Travailler directment à la source, n’est toutefois pas impossible. Pierre Marcolini, retenu dans la sélection du Gault&Millau 2013, a été le premier en Belgique à s’opposer à ces pratiques et à rencontruire il y a une quinzaine d’années des liens directs avec les producteurs dans différentes régions du monde. Présent dans le secteur depuis plus de vingt ans, cet ancien Champion du monde en pâtisserie a suscité à l’époque pas mal de sarcasmes et sourires dans le monde industriel en s’engageant ainsi, à contre courant, dans un projet qui, pourtant, aujourd’hui, lui apporte singularité et crédibilité aux yeux des spécialiste internationaux.
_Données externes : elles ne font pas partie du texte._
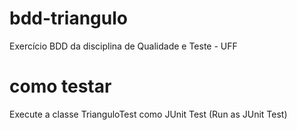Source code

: # bdd-triangulo
Exercício BDD da disciplina de Qualidade e Teste - UFF

# como testar
Execute a classe TrianguloTest como JUnit Test (Run as JUnit Test)

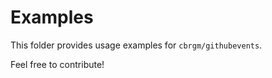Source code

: # Examples

This folder provides usage examples for `cbrgm/githubevents`.

Feel free to contribute!
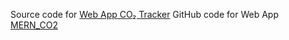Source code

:Source code for [Web App CO₂ Tracker](https://mern-co2-tracker.herokuapp.com)
 GitHub code for Web App [MERN_CO2](https://github.com/DiLiubarets/MERN_CO2)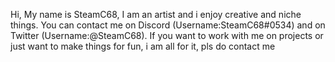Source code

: Hi, My name is SteamC68, I am an artist and i enjoy creative and niche things. You can contact me on Discord (Username:SteamC68#0534) and on Twitter (Username:@SteamC68).
If you want to work with me on projects or just want to make things for fun, i am all for it, pls do contact me
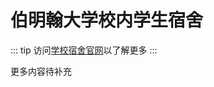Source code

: # 伯明翰大学校内学生宿舍

::: tip
访问[学校宿舍官网](https://www.birmingham.ac.uk/study/accommodation/index.aspx)以了解更多
:::

更多内容待补充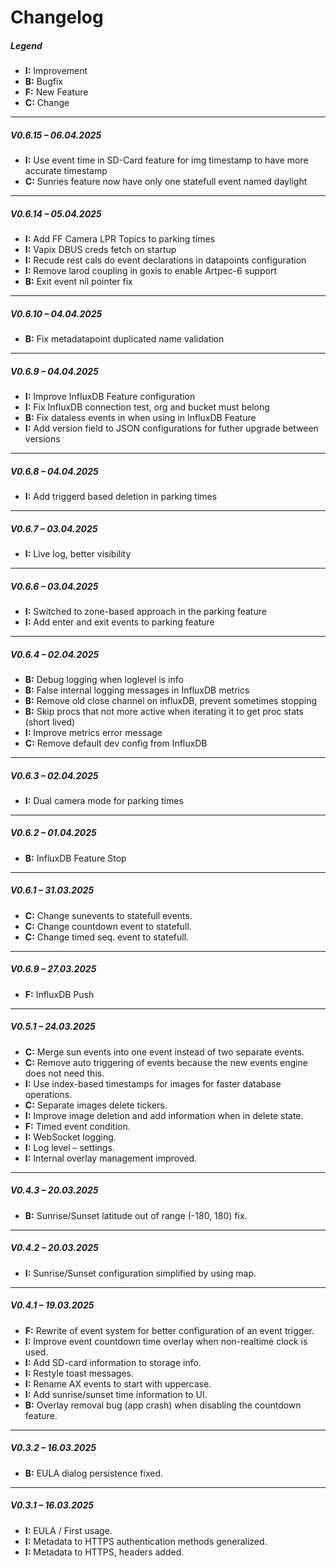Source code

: # Changelog

##### Legend  
- **I:** Improvement  
- **B:** Bugfix 
- **F:** New Feature  
- **C:** Change  

---

##### V0.6.15 – 06.04.2025

- **I:** Use event time in SD-Card feature for img timestamp to have more accurate timestamp
- **C:** Sunries feature now have only one statefull event named daylight

---

##### V0.6.14 – 05.04.2025
- **I:** Add FF Camera LPR Topics to parking times
- **I:** Vapix DBUS creds fetch on startup
- **I:** Recude rest cals do event declarations in datapoints configuration
- **I:** Remove larod coupling in goxis to enable Artpec-6 support
- **B:** Exit event nil pointer fix

---

##### V0.6.10 – 04.04.2025
- **B:** Fix metadatapoint duplicated name validation
   
---

##### V0.6.9 – 04.04.2025
- **I:** Improve InfluxDB Feature configuration
- **I:** Fix InfluxDB connection test, org and bucket must belong
- **B:** Fix dataless events in when using in InfluxDB Feature
- **I:** Add version field to JSON configurations for futher upgrade between versions
   
---

##### V0.6.8 – 04.04.2025
- **I:** Add triggerd based deletion in parking times
  
---

##### V0.6.7 – 03.04.2025
- **I:** Live log, better visibility
  
---

##### V0.6.6 – 03.04.2025
- **I:** Switched to zone-based approach in the parking feature
- **I:** Add enter and exit events to parking feature
  
---

##### V0.6.4 – 02.04.2025
- **B:** Debug logging when loglevel is info
- **B:** False internal logging messages in InfluxDB metrics
- **B:** Remove old close channel on influxDB, prevent sometimes stopping 
- **B:** Skip procs that not more active when iterating it to get proc stats (short lived)
- **I:** Improve metrics error message
- **C:** Remove default dev config from InfluxDB 
  
---

##### V0.6.3 – 02.04.2025
- **I:** Dual camera mode for parking times
  
---

##### V0.6.2 – 01.04.2025
- **B:** InfluxDB Feature Stop 
  
---

##### V0.6.1 – 31.03.2025
- **C:** Change sunevents to statefull events.
- **C:** Change countdown event to statefull.
- **C:** Change timed seq. event to statefull.
  
---

##### V0.6.9 – 27.03.2025
- **F:** InfluxDB Push

---

##### V0.5.1 – 24.03.2025

- **C:** Merge sun events into one event instead of two separate events.
- **C:** Remove auto triggering of events because the new events engine does not need this.
- **I:** Use index-based timestamps for images for faster database operations.
- **C:** Separate images delete tickers.
- **I:** Improve image deletion and add information when in delete state.
- **F:** Timed event condition.
- **I:** WebSocket logging.
- **I:** Log level – settings.
- **I:** Internal overlay management improved.

---

##### V0.4.3 – 20.03.2025

- **B:** Sunrise/Sunset latitude out of range (-180, 180) fix.

---

##### V0.4.2 – 20.03.2025

- **I:** Sunrise/Sunset configuration simplified by using map.

---

##### V0.4.1 – 19.03.2025

- **F:** Rewrite of event system for better configuration of an event trigger.
- **I:** Improve event countdown time overlay when non-realtime clock is used.
- **I:** Add SD-card information to storage info.
- **I:** Restyle toast messages.
- **I:** Rename AX events to start with uppercase.
- **I:** Add sunrise/sunset time information to UI.
- **B:** Overlay removal bug (app crash) when disabling the countdown feature.

---

##### V0.3.2 – 16.03.2025

- **B:** EULA dialog persistence fixed.

---

##### V0.3.1 – 16.03.2025

- **I:** EULA / First usage.
- **I:** Metadata to HTTPS authentication methods generalized.
- **I:** Metadata to HTTPS, headers added.
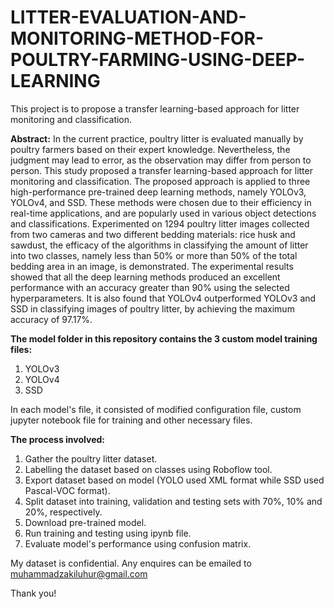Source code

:# LITTER-EVALUATION-AND-MONITORING-METHOD-FOR-POULTRY-FARMING-USING-DEEP-LEARNING
This project is to propose a transfer learning-based approach for litter monitoring and classification.

**Abstract:**
In the current practice, poultry litter is evaluated manually by poultry farmers
based on their expert knowledge. Nevertheless, the judgment may lead to error,
as the observation may differ from person to person. This study proposed a
transfer learning-based approach for litter monitoring and classification. The
proposed approach is applied to three high-performance pre-trained deep
learning methods, namely YOLOv3, YOLOv4, and SSD. These methods were
chosen due to their efficiency in real-time applications, and are popularly used
in various object detections and classifications. Experimented on 1294 poultry
litter images collected from two cameras and two different bedding materials:
rice husk and sawdust, the efficacy of the algorithms in classifying the amount
of litter into two classes, namely less than 50% or more than 50% of the total
bedding area in an image, is demonstrated. The experimental results showed
that all the deep learning methods produced an excellent performance with an
accuracy greater than 90% using the selected hyperparameters. It is also found
that YOLOv4 outperformed YOLOv3 and SSD in classifying images of poultry
litter, by achieving the maximum accuracy of 97.17%.

**The model folder in this repository contains the 3 custom model training files:** 
1. YOLOv3
2. YOLOv4
3. SSD

In each model's file, it consisted of modified configuration file, custom jupyter notebook file for training and other necessary files.

**The process involved:**
1. Gather the poultry litter dataset.
2. Labelling the dataset based on classes using Roboflow tool.
3. Export dataset based on model (YOLO used XML format while SSD used Pascal-VOC format).
4. Split dataset into training, validation and testing sets with 70%, 10% and 20%, respectively.
5. Download pre-trained model.
6. Run training and testing using ipynb file.
7. Evaluate model's performance using confusion matrix.

My dataset is confidential.
Any enquires can be emailed to muhammadzakiluhur@gmail.com

Thank you!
En témoigne ses développements récents sur le Japon et Taïwan.

Travailler directement avec un producteur est devenu une chose compliquée pour un jeune démarrant dans le métier, mais pas impossible depuis quelques années avec l’émergence aux USA du mouvement « Bean to Bar » que l’on pourrait traduire par « De la fève à la bar », même s’il est toujours difficile de distinguer l’industriel de l’artisan.

Travailler avec une « couverture » n’empêche pas l’authenticité. Un chocolatier comme Laurent Gerbaud, artisan étrangement absent de la sélection de Gault&Millau, ne se fournit pas directement chez le producteur, mais chez l’Italien Domori, maison familiale entrée il y a quelques mois dans le giron du groupe Illy Cafè, qui propose, précisent les amateurs, des couvertures de très haute qualité, preuve qu’une « couverture » n’est pas synonyme de n’importe quoi… Pierre Marcolini s’est d’ailleurs récemment lancé dans la fabrication de couvertures qu’il réserve au monde de la restauration. Benoit Nihant, chocolatier liégeois également positionné dans le secteur du haut de gamme, annonce ne pas travailler avec les couvertures d’un industriel comme Callebaut, mais avec importateur artisan français dont il refuse de dévoiler le nom s’il reste conforme à ce qu’il disai il y a deux ans auprès de notre confrère Hubert Heyrend (14/08/2010 Benoît Nihant, un nouveau nom pour le chocolat belge, dans Le blog à quatre mains).

Quoiqu’il en soit, il semblerait qu’à l’exception de Marcolini, de Nihant et du Français Patrick Roger, présent au Sablon, que la sélection proposée par Gault&Millau soit ni plus, ni moins, la clientèle de Callebaut. L’impression laisse dubitatif quant au choix des « meilleurs chocolatiers du pays », doute renforcé par une mise en page proposant la publicité de l’industriel en amorce de chapitre.

D’autre part, vient de sortir un livre qui risque de faire grincer pas mal de dents dans le secteur. Rédigé par le journaliste Georg Bernadini, Der Schokoladentester (disponible en allemand, mais on annonce une traduction en français) soulève pas mal de questions sur les pratiques du secteur, son évolution, mais qui, aussi, dit surtout qui fait exactement quoi, et comment travaille ce petit monde où beaucoup se présentent comme des artisans, d’abord des artisans. Nous y reviendrons.